#### Exercise instructions:
Count every line below in which "size" occurs, then give only the count.
════════════════
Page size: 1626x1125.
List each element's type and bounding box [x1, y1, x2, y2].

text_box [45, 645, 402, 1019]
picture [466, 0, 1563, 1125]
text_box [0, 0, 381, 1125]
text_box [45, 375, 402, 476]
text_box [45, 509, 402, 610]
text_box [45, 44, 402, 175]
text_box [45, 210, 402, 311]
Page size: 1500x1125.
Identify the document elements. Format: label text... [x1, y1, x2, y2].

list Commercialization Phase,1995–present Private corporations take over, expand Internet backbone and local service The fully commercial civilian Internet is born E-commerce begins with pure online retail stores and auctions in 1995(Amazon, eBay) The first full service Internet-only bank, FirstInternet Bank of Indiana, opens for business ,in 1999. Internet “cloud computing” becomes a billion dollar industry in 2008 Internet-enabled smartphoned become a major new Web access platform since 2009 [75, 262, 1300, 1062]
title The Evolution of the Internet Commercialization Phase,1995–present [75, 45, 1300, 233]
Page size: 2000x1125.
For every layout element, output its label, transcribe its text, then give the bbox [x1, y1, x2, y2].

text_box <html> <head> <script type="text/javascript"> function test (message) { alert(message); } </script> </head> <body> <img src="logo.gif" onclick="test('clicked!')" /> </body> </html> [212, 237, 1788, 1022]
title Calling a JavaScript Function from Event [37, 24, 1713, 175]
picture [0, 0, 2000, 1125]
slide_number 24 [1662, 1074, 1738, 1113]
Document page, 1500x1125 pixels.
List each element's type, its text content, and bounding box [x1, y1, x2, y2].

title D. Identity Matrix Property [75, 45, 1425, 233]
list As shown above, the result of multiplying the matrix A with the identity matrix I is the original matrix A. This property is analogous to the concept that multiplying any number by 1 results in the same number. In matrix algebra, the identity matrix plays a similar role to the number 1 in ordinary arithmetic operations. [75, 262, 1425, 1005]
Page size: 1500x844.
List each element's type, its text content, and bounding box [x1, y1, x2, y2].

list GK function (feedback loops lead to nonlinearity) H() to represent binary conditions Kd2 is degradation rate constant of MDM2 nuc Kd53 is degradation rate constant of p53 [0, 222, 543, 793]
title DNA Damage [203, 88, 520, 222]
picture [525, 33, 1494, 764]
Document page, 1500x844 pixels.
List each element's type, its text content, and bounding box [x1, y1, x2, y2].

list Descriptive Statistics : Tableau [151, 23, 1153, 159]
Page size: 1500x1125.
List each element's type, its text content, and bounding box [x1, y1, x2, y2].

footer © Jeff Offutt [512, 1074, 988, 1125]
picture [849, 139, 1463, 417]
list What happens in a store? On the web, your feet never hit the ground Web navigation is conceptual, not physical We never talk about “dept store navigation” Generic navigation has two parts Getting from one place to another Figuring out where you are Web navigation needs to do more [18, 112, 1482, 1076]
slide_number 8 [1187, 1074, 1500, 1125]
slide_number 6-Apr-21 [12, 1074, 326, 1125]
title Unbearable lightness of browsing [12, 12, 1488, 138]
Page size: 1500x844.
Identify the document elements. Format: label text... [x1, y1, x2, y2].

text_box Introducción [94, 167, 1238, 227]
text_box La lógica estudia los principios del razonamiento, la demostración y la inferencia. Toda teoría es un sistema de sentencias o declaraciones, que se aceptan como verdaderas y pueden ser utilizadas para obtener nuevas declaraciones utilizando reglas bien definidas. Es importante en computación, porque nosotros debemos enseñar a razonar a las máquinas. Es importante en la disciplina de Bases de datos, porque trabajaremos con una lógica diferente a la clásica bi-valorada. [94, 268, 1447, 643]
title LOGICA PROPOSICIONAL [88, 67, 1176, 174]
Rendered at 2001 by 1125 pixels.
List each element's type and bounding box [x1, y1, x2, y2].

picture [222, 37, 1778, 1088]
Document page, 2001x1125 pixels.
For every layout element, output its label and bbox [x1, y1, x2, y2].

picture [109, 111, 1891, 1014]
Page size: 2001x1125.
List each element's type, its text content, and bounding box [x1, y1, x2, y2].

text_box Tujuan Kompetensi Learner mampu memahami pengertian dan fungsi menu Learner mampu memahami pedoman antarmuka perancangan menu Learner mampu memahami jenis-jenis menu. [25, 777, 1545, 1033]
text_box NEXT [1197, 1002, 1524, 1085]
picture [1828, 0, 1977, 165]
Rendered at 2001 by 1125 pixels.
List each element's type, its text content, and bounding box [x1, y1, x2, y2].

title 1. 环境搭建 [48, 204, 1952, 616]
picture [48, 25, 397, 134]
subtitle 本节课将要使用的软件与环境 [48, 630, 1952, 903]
════════════════
#### Answer space:
7